Why same model in CUDA and CPU got different result?

HaHa…
I had give up Libtorch.
For speed now switch to TensorRT.
But hit another question.
pytorch to onnx
Life is so many mountains to climb…

tensorRT is another thing …

It’s amazing that we met the exactly same problem, our code looks like same too.

I’m going to dig into the problem for a while before I give up.

So how’s it going with your CRAFT model using tensorRT?

@NickKao Hi, NickKao. I have solved the problem.

The problem comes from moving torch::Tentor data to cv::Mat with the following line:

std::memcpy((void *) textmap.data, score_text.data_ptr(), torch::elementSize(torch::kFloat) * score_text.numel());

The reason is believed to be contiguous operation within pytorch, the libtorch-cuda maybe has some bug moving data from CUDA to CPU, we could check the model outputs from CPU/CUDA device, they are the same.

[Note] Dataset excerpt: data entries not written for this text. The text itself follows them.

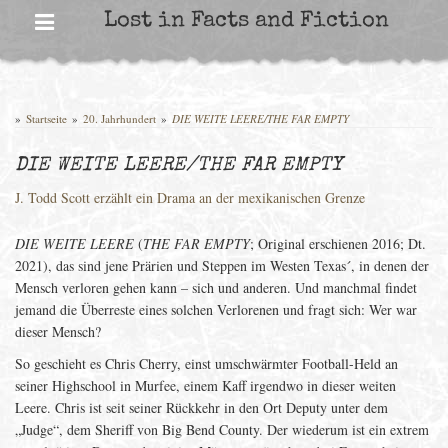
Skip
Lost in Facts and Fiction
to
content
»
Startseite
»
20. Jahrhundert
»
DIE WEITE LEERE/THE FAR EMPTY
DIE WEITE LEERE/THE FAR EMPTY
J. Todd Scott erzählt ein Drama an der mexikanischen Grenze
DIE WEITE LEERE
(
THE FAR EMPTY
; Original erschienen 2016; Dt.
2021), das sind jene Prärien und Steppen im Westen Texas´, in denen der
Mensch verloren gehen kann – sich und anderen. Und manchmal findet
jemand die Überreste eines solchen Verlorenen und fragt sich: Wer war
dieser Mensch?
So geschieht es Chris Cherry, einst umschwärmter Football-Held an
seiner Highschool in Murfee, einem Kaff irgendwo in dieser weiten
Leere. Chris ist seit seiner Rückkehr in den Ort Deputy unter dem
„Judge“, dem Sheriff von Big Bend County. Der wiederum ist ein extrem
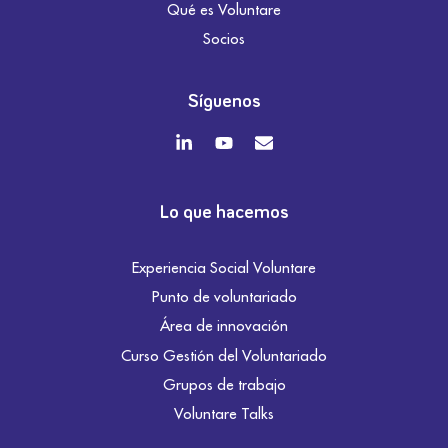
Qué es Voluntare
Socios
Síguenos
Lo que hacemos
Experiencia Social Voluntare
Punto de voluntariado
Área de innovación
Curso Gestión del Voluntariado
Grupos de trabajo
Voluntare Talks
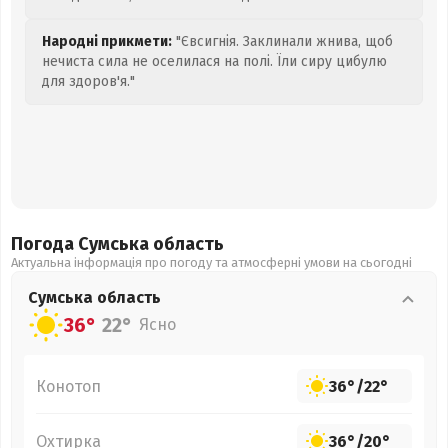
Народні прикмети:
"Євсигнія. Заклинали жнива, щоб
нечиста сила не оселилася на полі. Їли сиру цибулю
для здоров'я."
Погода Сумська
область
Актуальна інформація про погоду та атмосферні умови на сьогодні
Сумська
область
36°
22°
Ясно
Конотоп
36°
/
22°
Охтирка
36°
/
20°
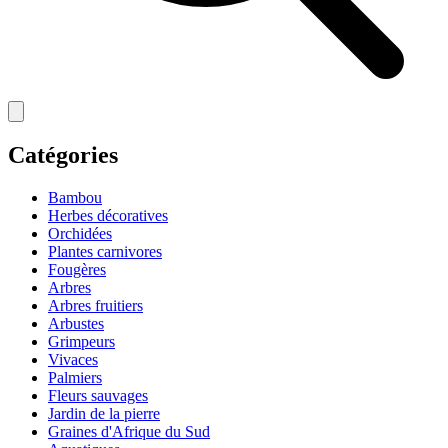
Catégories
Bambou
Herbes décoratives
Orchidées
Plantes carnivores
Fougères
Arbres
Arbres fruitiers
Arbustes
Grimpeurs
Vivaces
Palmiers
Fleurs sauvages
Jardin de la pierre
Graines d'Afrique du Sud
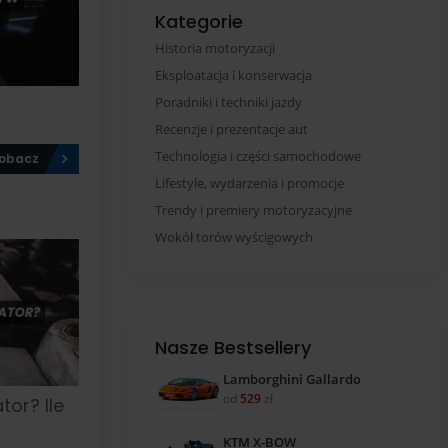
Kategorie
Historia motoryzacji
Eksploatacja i konserwacja
Poradniki i techniki jazdy
Recenzje i prezentacje aut
Technologia i części samochodowe
obacz
Lifestyle, wydarzenia i promocje
Trendy i premiery motoryzacyjne
Wokół torów wyścigowych
Nasze Bestsellery
Lamborghini Gallardo
od
529
zł
or? Ile
KTM X-BOW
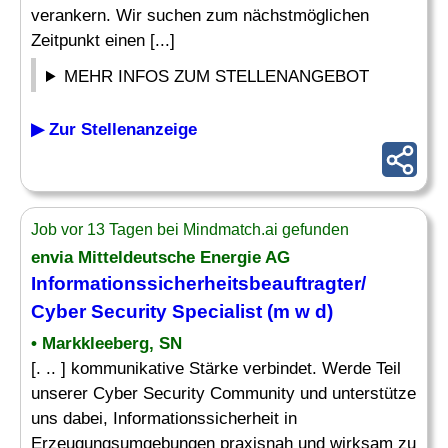
verankern. Wir suchen zum nächstmöglichen
Zeitpunkt einen [...]
MEHR INFOS ZUM STELLENANGEBOT
▶ Zur Stellenanzeige
Job vor 13 Tagen bei Mindmatch.ai gefunden
envia Mitteldeutsche Energie AG
Informationssicherheitsbeauftragter/
Cyber Security
Specialist
(m w d)
• Markkleeberg, SN
[. .. ] kommunikative Stärke verbindet. Werde Teil
unserer Cyber Security Community und unterstütze
uns dabei, Informationssicherheit in
Erzeugungsumgebungen praxisnah und wirksam zu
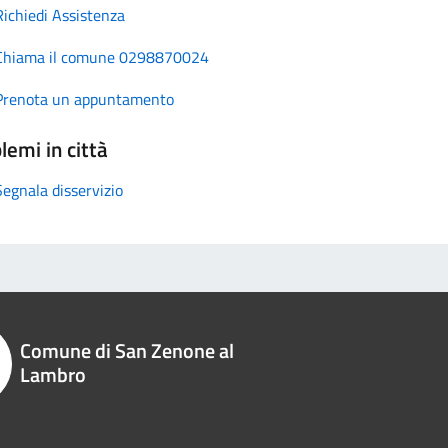
Richiedi Assistenza
Chiama il comune 0298870024
Prenota un appuntamento
lemi in città
Segnala disservizio
Comune di San Zenone al
Lambro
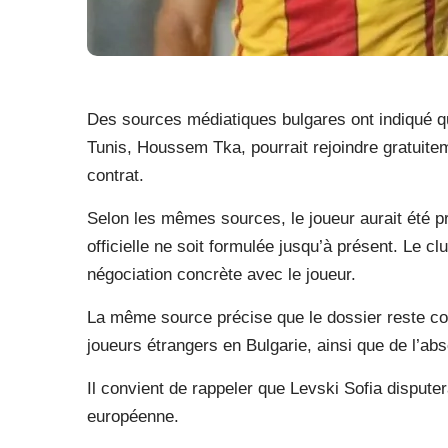
Des sources médiatiques bulgares ont indiqué qu
Tunis, Houssem Tka, pourrait rejoindre gratuitem
contrat.
Selon les mêmes sources, le joueur aurait été p
officielle ne soit formulée jusqu’à présent. Le 
négociation concrète avec le joueur.
La même source précise que le dossier reste co
joueurs étrangers en Bulgarie, ainsi que de l’
Il convient de rappeler que Levski Sofia dispute
européenne.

But if you move tensor data from CPU to cv::Mat with memory copy, it would cause data NOT CONTINUOUS.

As for CRAFT model, just remove the permute operation when you trace the model.

As is known, view, permute, narrow() , expand() and transpose() suffers from contiguous.

Hope this would help.

Anyway, I solve the problem by doing this, NOT SURE whether it’s the hidden reason.